Le ministre des Mines, Louis Watum Kabamba, a présenté le 28 mai 2026 devant la Commission Environnement, Développement durable, Ressources naturelles et Tourisme du Sénat les mesures engagées par le gouvernement pour renforcer la gouvernance du secteur minier. Son audition, organisée dans le cadre du contrôle parlementaire, a porté sur deux dossiers particulièrement suivis : la gestion des cautions de garantie environnementale et l’encadrement des entités de traitement de la filière cuivre-cobalt artisanale.

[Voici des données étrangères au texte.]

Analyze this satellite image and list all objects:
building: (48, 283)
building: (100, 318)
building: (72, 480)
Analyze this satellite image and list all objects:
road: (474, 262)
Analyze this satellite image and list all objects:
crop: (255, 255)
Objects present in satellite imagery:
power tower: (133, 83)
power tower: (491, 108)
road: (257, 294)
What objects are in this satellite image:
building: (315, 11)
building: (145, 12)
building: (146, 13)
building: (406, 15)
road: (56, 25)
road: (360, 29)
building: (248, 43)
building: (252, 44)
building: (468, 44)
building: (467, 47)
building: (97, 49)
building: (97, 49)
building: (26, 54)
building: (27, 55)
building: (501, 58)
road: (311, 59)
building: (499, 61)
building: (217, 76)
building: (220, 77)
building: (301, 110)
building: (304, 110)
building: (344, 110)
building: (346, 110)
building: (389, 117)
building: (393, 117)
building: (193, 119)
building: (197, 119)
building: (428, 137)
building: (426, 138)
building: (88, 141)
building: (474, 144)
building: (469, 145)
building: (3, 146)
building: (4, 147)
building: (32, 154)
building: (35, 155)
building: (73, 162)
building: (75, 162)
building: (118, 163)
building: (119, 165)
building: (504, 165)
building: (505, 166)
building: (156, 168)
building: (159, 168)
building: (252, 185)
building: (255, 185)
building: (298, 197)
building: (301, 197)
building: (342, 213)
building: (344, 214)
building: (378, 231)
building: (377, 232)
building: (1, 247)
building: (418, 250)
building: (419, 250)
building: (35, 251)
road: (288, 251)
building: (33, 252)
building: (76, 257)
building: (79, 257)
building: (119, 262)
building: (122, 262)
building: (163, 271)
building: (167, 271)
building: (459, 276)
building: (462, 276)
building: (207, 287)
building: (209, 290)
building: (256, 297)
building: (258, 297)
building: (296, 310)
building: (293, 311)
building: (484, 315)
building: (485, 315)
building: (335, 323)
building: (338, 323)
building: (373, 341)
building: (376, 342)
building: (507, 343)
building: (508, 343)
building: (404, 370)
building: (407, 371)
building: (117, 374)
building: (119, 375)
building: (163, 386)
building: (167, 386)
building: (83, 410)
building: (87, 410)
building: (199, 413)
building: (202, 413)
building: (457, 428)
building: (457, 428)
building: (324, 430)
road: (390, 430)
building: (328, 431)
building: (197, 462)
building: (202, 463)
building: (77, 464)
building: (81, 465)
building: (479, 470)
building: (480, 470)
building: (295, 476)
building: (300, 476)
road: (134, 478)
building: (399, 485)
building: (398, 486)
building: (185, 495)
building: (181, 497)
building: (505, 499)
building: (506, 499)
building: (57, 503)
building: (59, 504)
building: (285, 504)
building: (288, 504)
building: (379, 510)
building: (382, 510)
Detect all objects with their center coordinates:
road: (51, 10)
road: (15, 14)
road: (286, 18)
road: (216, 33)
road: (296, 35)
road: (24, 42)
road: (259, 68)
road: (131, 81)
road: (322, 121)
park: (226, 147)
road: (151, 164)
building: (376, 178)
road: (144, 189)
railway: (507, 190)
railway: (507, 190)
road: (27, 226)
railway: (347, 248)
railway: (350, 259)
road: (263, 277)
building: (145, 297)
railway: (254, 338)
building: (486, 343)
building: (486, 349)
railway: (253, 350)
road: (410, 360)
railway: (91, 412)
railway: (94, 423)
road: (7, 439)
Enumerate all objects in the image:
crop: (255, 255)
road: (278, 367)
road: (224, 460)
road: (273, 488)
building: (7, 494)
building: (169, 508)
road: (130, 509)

Transparence accrue sur les garanties environnementales
Au cours des échanges, le ministre a rappelé que les cautions environnementales constituent une obligation prévue par le Code minier et le Règlement minier. Ces garanties financières ont pour objectif d’assurer la réhabilitation des sites après l’exploitation des ressources minières. Elles permettent à l’État de disposer de fonds mobilisables lorsqu’un opérateur ne respecte pas ses engagements environnementaux. Pour vérifier l’application de ces dispositions, le ministère s’appuie sur plusieurs outils de contrôle, notamment les audits environnementaux, l’examen des rapports techniques ainsi que les missions d’inspection réalisées sur les différents sites miniers du pays.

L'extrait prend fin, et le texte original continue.